Render every line of the records below as a Markdown table with two columns, Row and Line, numbering each line and leaving out blank lines.

** Start of Stored records **

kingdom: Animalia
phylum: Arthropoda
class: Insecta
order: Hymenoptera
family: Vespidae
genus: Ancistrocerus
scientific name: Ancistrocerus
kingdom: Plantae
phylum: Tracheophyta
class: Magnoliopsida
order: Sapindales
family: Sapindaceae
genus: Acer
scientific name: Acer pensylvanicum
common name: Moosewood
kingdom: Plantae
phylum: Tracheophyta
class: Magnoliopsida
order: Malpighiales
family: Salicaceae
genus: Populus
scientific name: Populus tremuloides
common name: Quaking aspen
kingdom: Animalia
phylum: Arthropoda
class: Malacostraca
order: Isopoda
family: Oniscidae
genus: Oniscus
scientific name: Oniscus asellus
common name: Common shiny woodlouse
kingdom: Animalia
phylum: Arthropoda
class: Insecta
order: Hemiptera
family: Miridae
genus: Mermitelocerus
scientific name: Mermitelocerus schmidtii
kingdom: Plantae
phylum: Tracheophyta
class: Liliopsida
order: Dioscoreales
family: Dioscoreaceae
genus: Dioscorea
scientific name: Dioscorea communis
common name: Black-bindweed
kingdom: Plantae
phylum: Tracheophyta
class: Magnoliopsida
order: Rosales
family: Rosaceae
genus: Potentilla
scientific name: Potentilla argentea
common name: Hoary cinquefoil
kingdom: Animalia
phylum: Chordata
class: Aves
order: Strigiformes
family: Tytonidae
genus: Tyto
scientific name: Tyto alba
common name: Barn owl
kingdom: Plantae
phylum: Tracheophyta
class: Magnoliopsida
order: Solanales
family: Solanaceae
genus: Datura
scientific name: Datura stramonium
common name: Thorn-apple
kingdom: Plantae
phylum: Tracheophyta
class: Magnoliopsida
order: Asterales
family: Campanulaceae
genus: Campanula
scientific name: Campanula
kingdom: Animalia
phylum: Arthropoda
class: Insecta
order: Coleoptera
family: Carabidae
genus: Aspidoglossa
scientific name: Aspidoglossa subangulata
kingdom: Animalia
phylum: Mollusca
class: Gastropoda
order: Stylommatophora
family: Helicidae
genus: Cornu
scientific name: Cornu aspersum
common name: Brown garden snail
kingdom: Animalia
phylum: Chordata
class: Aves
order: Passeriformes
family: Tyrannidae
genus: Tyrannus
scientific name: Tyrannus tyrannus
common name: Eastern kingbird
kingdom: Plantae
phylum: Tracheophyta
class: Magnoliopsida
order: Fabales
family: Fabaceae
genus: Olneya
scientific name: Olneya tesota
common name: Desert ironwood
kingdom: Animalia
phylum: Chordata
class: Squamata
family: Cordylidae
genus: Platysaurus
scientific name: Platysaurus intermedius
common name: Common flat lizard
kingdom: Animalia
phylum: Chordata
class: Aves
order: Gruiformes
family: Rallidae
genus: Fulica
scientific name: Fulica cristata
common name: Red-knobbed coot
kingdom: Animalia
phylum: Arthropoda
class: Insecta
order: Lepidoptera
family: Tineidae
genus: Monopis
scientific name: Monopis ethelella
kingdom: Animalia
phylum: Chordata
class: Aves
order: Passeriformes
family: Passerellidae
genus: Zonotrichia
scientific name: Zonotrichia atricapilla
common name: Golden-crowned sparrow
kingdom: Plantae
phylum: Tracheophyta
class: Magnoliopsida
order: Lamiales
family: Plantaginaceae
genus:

** End of Stored records **

• [Solution below]
| Row | Line |
|---|---|
| 1 | kingdom: Animalia |
| 2 | phylum: Arthropoda |
| 3 | class: Insecta |
| 4 | order: Hymenoptera |
| 5 | family: Vespidae |
| 6 | genus: Ancistrocerus |
| 7 | scientific name: Ancistrocerus |
| 8 | kingdom: Plantae |
| 9 | phylum: Tracheophyta |
| 10 | class: Magnoliopsida |
| 11 | order: Sapindales |
| 12 | family: Sapindaceae |
| 13 | genus: Acer |
| 14 | scientific name: Acer pensylvanicum |
| 15 | common name: Moosewood |
| 16 | kingdom: Plantae |
| 17 | phylum: Tracheophyta |
| 18 | class: Magnoliopsida |
| 19 | order: Malpighiales |
| 20 | family: Salicaceae |
| 21 | genus: Populus |
| 22 | scientific name: Populus tremuloides |
| 23 | common name: Quaking aspen |
| 24 | kingdom: Animalia |
| 25 | phylum: Arthropoda |
| 26 | class: Malacostraca |
| 27 | order: Isopoda |
| 28 | family: Oniscidae |
| 29 | genus: Oniscus |
| 30 | scientific name: Oniscus asellus |
| 31 | common name: Common shiny woodlouse |
| 32 | kingdom: Animalia |
| 33 | phylum: Arthropoda |
| 34 | class: Insecta |
| 35 | order: Hemiptera |
| 36 | family: Miridae |
| 37 | genus: Mermitelocerus |
| 38 | scientific name: Mermitelocerus schmidtii |
| 39 | kingdom: Plantae |
| 40 | phylum: Tracheophyta |
| 41 | class: Liliopsida |
| 42 | order: Dioscoreales |
| 43 | family: Dioscoreaceae |
| 44 | genus: Dioscorea |
| 45 | scientific name: Dioscorea communis |
| 46 | common name: Black-bindweed |
| 47 | kingdom: Plantae |
| 48 | phylum: Tracheophyta |
| 49 | class: Magnoliopsida |
| 50 | order: Rosales |
| 51 | family: Rosaceae |
| 52 | genus: Potentilla |
| 53 | scientific name: Potentilla argentea |
| 54 | common name: Hoary cinquefoil |
| 55 | kingdom: Animalia |
| 56 | phylum: Chordata |
| 57 | class: Aves |
| 58 | order: Strigiformes |
| 59 | family: Tytonidae |
| 60 | genus: Tyto |
| 61 | scientific name: Tyto alba |
| 62 | common name: Barn owl |
| 63 | kingdom: Plantae |
| 64 | phylum: Tracheophyta |
| 65 | class: Magnoliopsida |
| 66 | order: Solanales |
| 67 | family: Solanaceae |
| 68 | genus: Datura |
| 69 | scientific name: Datura stramonium |
| 70 | common name: Thorn-apple |
| 71 | kingdom: Plantae |
| 72 | phylum: Tracheophyta |
| 73 | class: Magnoliopsida |
| 74 | order: Asterales |
| 75 | family: Campanulaceae |
| 76 | genus: Campanula |
| 77 | scientific name: Campanula |
| 78 | kingdom: Animalia |
| 79 | phylum: Arthropoda |
| 80 | class: Insecta |
| 81 | order: Coleoptera |
| 82 | family: Carabidae |
| 83 | genus: Aspidoglossa |
| 84 | scientific name: Aspidoglossa subangulata |
| 85 | kingdom: Animalia |
| 86 | phylum: Mollusca |
| 87 | class: Gastropoda |
| 88 | order: Stylommatophora |
| 89 | family: Helicidae |
| 90 | genus: Cornu |
| 91 | scientific name: Cornu aspersum |
| 92 | common name: Brown garden snail |
| 93 | kingdom: Animalia |
| 94 | phylum: Chordata |
| 95 | class: Aves |
| 96 | order: Passeriformes |
| 97 | family: Tyrannidae |
| 98 | genus: Tyrannus |
| 99 | scientific name: Tyrannus tyrannus |
| 100 | common name: Eastern kingbird |
| 101 | kingdom: Plantae |
| 102 | phylum: Tracheophyta |
| 103 | class: Magnoliopsida |
| 104 | order: Fabales |
| 105 | family: Fabaceae |
| 106 | genus: Olneya |
| 107 | scientific name: Olneya tesota |
| 108 | common name: Desert ironwood |
| 109 | kingdom: Animalia |
| 110 | phylum: Chordata |
| 111 | class: Squamata |
| 112 | family: Cordylidae |
| 113 | genus: Platysaurus |
| 114 | scientific name: Platysaurus intermedius |
| 115 | common name: Common flat lizard |
| 116 | kingdom: Animalia |
| 117 | phylum: Chordata |
| 118 | class: Aves |
| 119 | order: Gruiformes |
| 120 | family: Rallidae |
| 121 | genus: Fulica |
| 122 | scientific name: Fulica cristata |
| 123 | common name: Red-knobbed coot |
| 124 | kingdom: Animalia |
| 125 | phylum: Arthropoda |
| 126 | class: Insecta |
| 127 | order: Lepidoptera |
| 128 | family: Tineidae |
| 129 | genus: Monopis |
| 130 | scientific name: Monopis ethelella |
| 131 | kingdom: Animalia |
| 132 | phylum: Chordata |
| 133 | class: Aves |
| 134 | order: Passeriformes |
| 135 | family: Passerellidae |
| 136 | genus: Zonotrichia |
| 137 | scientific name: Zonotrichia atricapilla |
| 138 | common name: Golden-crowned sparrow |
| 139 | kingdom: Plantae |
| 140 | phylum: Tracheophyta |
| 141 | class: Magnoliopsida |
| 142 | order: Lamiales |
| 143 | family: Plantaginaceae |
| 144 | genus: |